Exercise prompt >> From the listing, collect all lines containing the word "rows".

---------- Data shown ----------

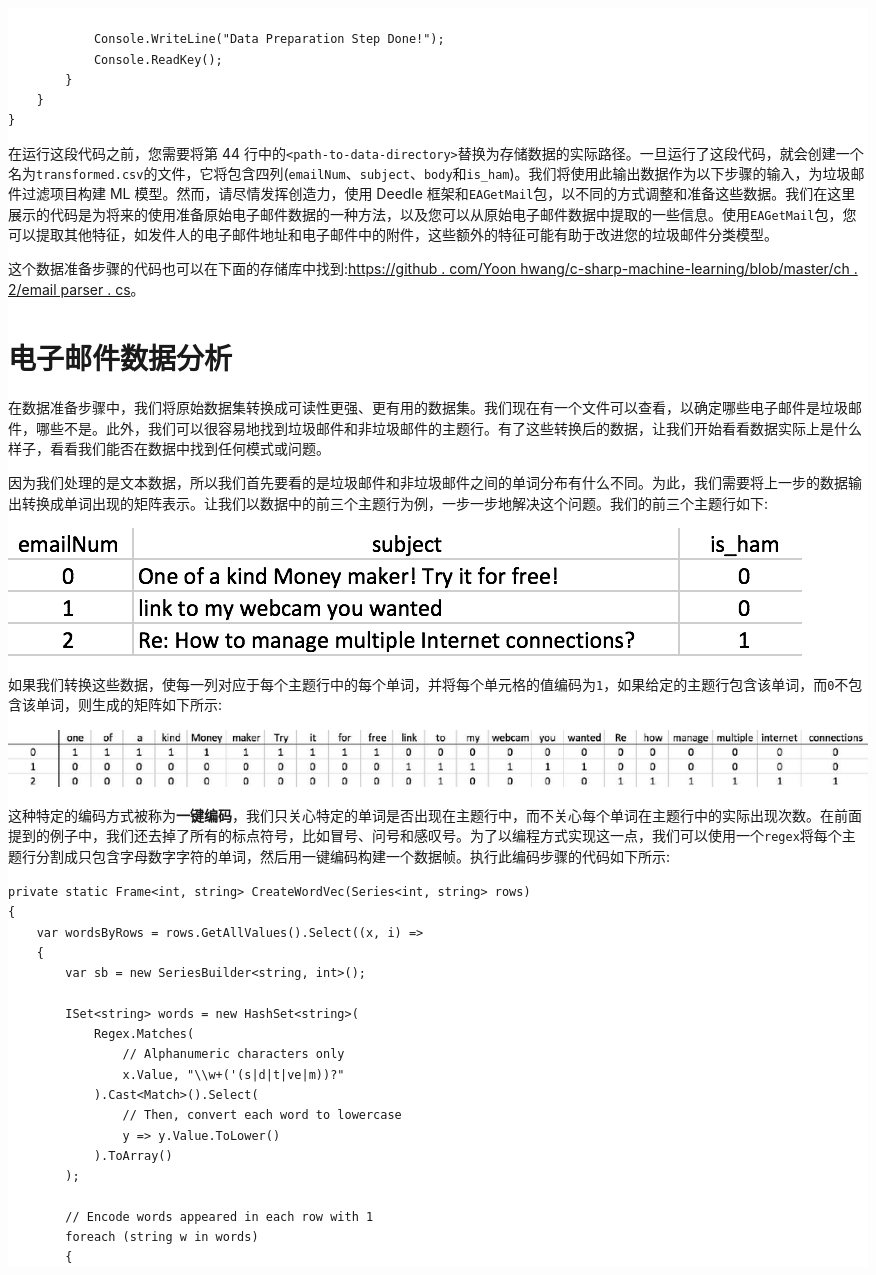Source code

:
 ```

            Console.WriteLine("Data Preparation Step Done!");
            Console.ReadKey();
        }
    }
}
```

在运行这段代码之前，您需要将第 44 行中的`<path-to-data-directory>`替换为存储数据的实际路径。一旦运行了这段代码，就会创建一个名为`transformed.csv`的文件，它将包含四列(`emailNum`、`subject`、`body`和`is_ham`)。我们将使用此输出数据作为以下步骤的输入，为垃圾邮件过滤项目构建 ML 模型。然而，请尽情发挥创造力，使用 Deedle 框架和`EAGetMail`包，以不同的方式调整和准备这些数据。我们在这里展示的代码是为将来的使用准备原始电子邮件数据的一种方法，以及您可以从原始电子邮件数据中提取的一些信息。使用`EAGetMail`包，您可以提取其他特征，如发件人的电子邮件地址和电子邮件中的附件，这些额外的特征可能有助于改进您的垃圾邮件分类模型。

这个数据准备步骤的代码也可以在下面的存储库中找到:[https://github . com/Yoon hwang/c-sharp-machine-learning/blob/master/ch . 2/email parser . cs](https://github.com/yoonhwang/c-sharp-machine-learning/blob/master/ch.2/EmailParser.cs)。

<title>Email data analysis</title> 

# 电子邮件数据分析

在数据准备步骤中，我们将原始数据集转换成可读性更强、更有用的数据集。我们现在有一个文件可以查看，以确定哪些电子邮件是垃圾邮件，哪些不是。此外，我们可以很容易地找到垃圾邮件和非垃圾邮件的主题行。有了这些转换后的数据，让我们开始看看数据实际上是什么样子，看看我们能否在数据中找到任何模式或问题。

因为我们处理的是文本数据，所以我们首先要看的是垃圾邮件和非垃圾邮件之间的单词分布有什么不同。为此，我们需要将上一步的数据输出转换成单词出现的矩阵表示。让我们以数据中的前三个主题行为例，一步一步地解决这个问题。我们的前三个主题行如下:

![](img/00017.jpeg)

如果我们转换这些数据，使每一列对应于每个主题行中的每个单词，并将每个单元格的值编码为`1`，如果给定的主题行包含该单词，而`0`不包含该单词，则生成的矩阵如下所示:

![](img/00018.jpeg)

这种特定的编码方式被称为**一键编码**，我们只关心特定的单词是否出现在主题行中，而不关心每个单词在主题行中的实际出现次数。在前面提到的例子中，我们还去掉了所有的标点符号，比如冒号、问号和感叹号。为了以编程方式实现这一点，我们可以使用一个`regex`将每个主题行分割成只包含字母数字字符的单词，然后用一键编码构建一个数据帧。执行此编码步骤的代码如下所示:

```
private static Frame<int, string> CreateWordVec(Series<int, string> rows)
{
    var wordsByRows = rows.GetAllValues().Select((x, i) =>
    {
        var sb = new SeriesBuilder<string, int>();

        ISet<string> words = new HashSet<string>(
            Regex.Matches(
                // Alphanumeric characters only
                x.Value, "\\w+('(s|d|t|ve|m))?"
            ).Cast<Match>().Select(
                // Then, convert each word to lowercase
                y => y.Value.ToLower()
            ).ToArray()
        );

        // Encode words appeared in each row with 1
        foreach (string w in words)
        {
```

----------

Output >>
private static Frame<int, string> CreateWordVec(Series<int, string> rows)
    var wordsByRows = rows.GetAllValues().Select((x, i) =>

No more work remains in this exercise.